TASK ITEM | Set down, in full, every record in the block.
[SOURCE DATA — start]
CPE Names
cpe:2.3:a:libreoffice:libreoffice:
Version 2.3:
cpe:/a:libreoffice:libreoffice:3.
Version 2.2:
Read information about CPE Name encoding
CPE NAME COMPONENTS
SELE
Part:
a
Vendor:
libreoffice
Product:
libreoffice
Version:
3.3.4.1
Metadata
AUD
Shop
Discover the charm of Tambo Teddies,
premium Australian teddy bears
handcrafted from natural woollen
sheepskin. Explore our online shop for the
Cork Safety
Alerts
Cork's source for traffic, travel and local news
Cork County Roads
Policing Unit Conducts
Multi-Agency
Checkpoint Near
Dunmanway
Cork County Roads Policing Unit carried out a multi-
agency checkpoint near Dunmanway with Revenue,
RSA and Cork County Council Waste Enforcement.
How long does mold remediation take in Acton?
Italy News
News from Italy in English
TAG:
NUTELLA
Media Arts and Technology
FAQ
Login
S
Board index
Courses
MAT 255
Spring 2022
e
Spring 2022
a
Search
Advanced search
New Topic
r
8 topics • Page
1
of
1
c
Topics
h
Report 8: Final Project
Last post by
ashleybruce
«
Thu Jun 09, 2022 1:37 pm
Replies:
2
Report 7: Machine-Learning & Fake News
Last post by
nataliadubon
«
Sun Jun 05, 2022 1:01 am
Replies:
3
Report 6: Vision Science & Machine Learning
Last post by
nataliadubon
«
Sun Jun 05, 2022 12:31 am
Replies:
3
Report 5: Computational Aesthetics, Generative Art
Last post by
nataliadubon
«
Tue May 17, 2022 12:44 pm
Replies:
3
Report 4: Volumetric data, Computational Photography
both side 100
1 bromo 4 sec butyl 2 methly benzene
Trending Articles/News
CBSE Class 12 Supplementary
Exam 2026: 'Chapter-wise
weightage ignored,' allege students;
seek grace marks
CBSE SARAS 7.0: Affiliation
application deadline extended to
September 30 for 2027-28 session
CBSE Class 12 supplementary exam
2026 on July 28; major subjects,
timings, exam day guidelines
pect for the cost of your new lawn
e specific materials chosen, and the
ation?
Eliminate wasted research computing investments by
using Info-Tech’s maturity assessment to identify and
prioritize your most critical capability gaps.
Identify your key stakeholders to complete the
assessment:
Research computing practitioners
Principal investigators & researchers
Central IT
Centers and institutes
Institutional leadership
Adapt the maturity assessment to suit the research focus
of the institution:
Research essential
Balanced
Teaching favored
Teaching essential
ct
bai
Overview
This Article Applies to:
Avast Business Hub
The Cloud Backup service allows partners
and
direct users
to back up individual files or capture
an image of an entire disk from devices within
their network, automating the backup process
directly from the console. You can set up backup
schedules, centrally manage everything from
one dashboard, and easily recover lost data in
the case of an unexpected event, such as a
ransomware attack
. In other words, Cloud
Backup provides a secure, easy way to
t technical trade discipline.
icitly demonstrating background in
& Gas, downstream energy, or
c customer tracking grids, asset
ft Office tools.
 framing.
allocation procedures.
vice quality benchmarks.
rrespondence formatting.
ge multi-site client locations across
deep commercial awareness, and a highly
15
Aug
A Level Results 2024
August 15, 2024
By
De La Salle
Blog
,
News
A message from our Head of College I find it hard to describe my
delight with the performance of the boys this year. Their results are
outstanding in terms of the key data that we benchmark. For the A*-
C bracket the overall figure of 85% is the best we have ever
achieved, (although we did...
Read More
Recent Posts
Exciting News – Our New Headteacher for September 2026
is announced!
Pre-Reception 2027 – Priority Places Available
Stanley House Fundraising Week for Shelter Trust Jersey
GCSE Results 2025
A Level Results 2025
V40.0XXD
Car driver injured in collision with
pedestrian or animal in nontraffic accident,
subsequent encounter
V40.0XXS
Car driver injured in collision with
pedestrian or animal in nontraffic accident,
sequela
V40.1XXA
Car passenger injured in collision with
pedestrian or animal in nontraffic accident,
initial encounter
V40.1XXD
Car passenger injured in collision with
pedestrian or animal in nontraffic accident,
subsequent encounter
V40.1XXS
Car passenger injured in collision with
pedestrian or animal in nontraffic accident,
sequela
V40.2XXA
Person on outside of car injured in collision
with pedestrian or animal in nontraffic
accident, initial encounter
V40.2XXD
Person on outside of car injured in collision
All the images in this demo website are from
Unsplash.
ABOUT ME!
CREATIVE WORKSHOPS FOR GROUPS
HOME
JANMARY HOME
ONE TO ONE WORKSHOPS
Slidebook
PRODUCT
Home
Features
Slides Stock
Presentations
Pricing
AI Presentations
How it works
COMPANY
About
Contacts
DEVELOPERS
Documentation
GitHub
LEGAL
[SOURCE DATA — finish]
SOLUTION BELOW |
CPE Names
cpe:2.3:a:libreoffice:libreoffice:
Version 2.3:
cpe:/a:libreoffice:libreoffice:3.
Version 2.2:
Read information about CPE Name encoding
CPE NAME COMPONENTS
SELE
Part:
a
Vendor:
libreoffice
Product:
libreoffice
Version:
3.3.4.1
Metadata
AUD
Shop
Discover the charm of Tambo Teddies,
premium Australian teddy bears
handcrafted from natural woollen
sheepskin. Explore our online shop for the
Cork Safety
Alerts
Cork's source for traffic, travel and local news
Cork County Roads
Policing Unit Conducts
Multi-Agency
Checkpoint Near
Dunmanway
Cork County Roads Policing Unit carried out a multi-
agency checkpoint near Dunmanway with Revenue,
RSA and Cork County Council Waste Enforcement.
How long does mold remediation take in Acton?
Italy News
News from Italy in English
TAG:
NUTELLA
Media Arts and Technology
FAQ
Login
S
Board index
Courses
MAT 255
Spring 2022
e
Spring 2022
a
Search
Advanced search
New Topic
r
8 topics • Page
1
of
1
c
Topics
h
Report 8: Final Project
Last post by
ashleybruce
«
Thu Jun 09, 2022 1:37 pm
Replies:
2
Report 7: Machine-Learning & Fake News
Last post by
nataliadubon
«
Sun Jun 05, 2022 1:01 am
Replies:
3
Report 6: Vision Science & Machine Learning
Last post by
nataliadubon
«
Sun Jun 05, 2022 12:31 am
Replies:
3
Report 5: Computational Aesthetics, Generative Art
Last post by
nataliadubon
«
Tue May 17, 2022 12:44 pm
Replies:
3
Report 4: Volumetric data, Computational Photography
both side 100
1 bromo 4 sec butyl 2 methly benzene
Trending Articles/News
CBSE Class 12 Supplementary
Exam 2026: 'Chapter-wise
weightage ignored,' allege students;
seek grace marks
CBSE SARAS 7.0: Affiliation
application deadline extended to
September 30 for 2027-28 session
CBSE Class 12 supplementary exam
2026 on July 28; major subjects,
timings, exam day guidelines
pect for the cost of your new lawn
e specific materials chosen, and the
ation?
Eliminate wasted research computing investments by
using Info-Tech’s maturity assessment to identify and
prioritize your most critical capability gaps.
Identify your key stakeholders to complete the
assessment:
Research computing practitioners
Principal investigators & researchers
Central IT
Centers and institutes
Institutional leadership
Adapt the maturity assessment to suit the research focus
of the institution:
Research essential
Balanced
Teaching favored
Teaching essential
ct
bai
Overview
This Article Applies to:
Avast Business Hub
The Cloud Backup service allows partners
and
direct users
to back up individual files or capture
an image of an entire disk from devices within
their network, automating the backup process
directly from the console. You can set up backup
schedules, centrally manage everything from
one dashboard, and easily recover lost data in
the case of an unexpected event, such as a
ransomware attack
. In other words, Cloud
Backup provides a secure, easy way to
t technical trade discipline.
icitly demonstrating background in
& Gas, downstream energy, or
c customer tracking grids, asset
ft Office tools.
 framing.
allocation procedures.
vice quality benchmarks.
rrespondence formatting.
ge multi-site client locations across
deep commercial awareness, and a highly
15
Aug
A Level Results 2024
August 15, 2024
By
De La Salle
Blog
,
News
A message from our Head of College I find it hard to describe my
delight with the performance of the boys this year. Their results are
outstanding in terms of the key data that we benchmark. For the A*-
C bracket the overall figure of 85% is the best we have ever
achieved, (although we did...
Read More
Recent Posts
Exciting News – Our New Headteacher for September 2026
is announced!
Pre-Reception 2027 – Priority Places Available
Stanley House Fundraising Week for Shelter Trust Jersey
GCSE Results 2025
A Level Results 2025
V40.0XXD
Car driver injured in collision with
pedestrian or animal in nontraffic accident,
subsequent encounter
V40.0XXS
Car driver injured in collision with
pedestrian or animal in nontraffic accident,
sequela
V40.1XXA
Car passenger injured in collision with
pedestrian or animal in nontraffic accident,
initial encounter
V40.1XXD
Car passenger injured in collision with
pedestrian or animal in nontraffic accident,
subsequent encounter
V40.1XXS
Car passenger injured in collision with
pedestrian or animal in nontraffic accident,
sequela
V40.2XXA
Person on outside of car injured in collision
with pedestrian or animal in nontraffic
accident, initial encounter
V40.2XXD
Person on outside of car injured in collision
All the images in this demo website are from
Unsplash.
ABOUT ME!
CREATIVE WORKSHOPS FOR GROUPS
HOME
JANMARY HOME
ONE TO ONE WORKSHOPS
Slidebook
PRODUCT
Home
Features
Slides Stock
Presentations
Pricing
AI Presentations
How it works
COMPANY
About
Contacts
DEVELOPERS
Documentation
GitHub
LEGAL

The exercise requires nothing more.